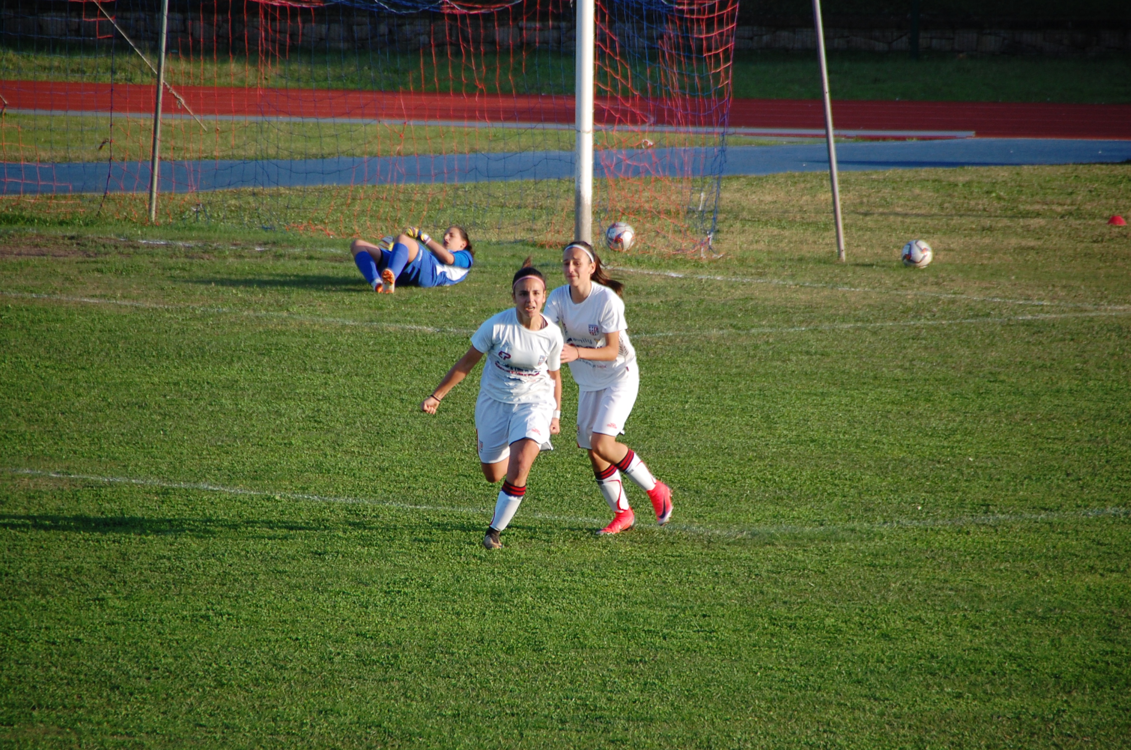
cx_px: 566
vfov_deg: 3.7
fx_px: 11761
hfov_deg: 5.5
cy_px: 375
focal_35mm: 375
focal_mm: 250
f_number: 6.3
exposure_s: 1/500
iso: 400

*****

## EXERCISE GOAL
Only the pictures are to be excluded; all other parts of the records above are to be given exactly.

## EXERCISE RESPONSE
cx_px: 566
vfov_deg: 3.7
fx_px: 11761
hfov_deg: 5.5
cy_px: 375
focal_35mm: 375
focal_mm: 250
f_number: 6.3
exposure_s: 1/500
iso: 400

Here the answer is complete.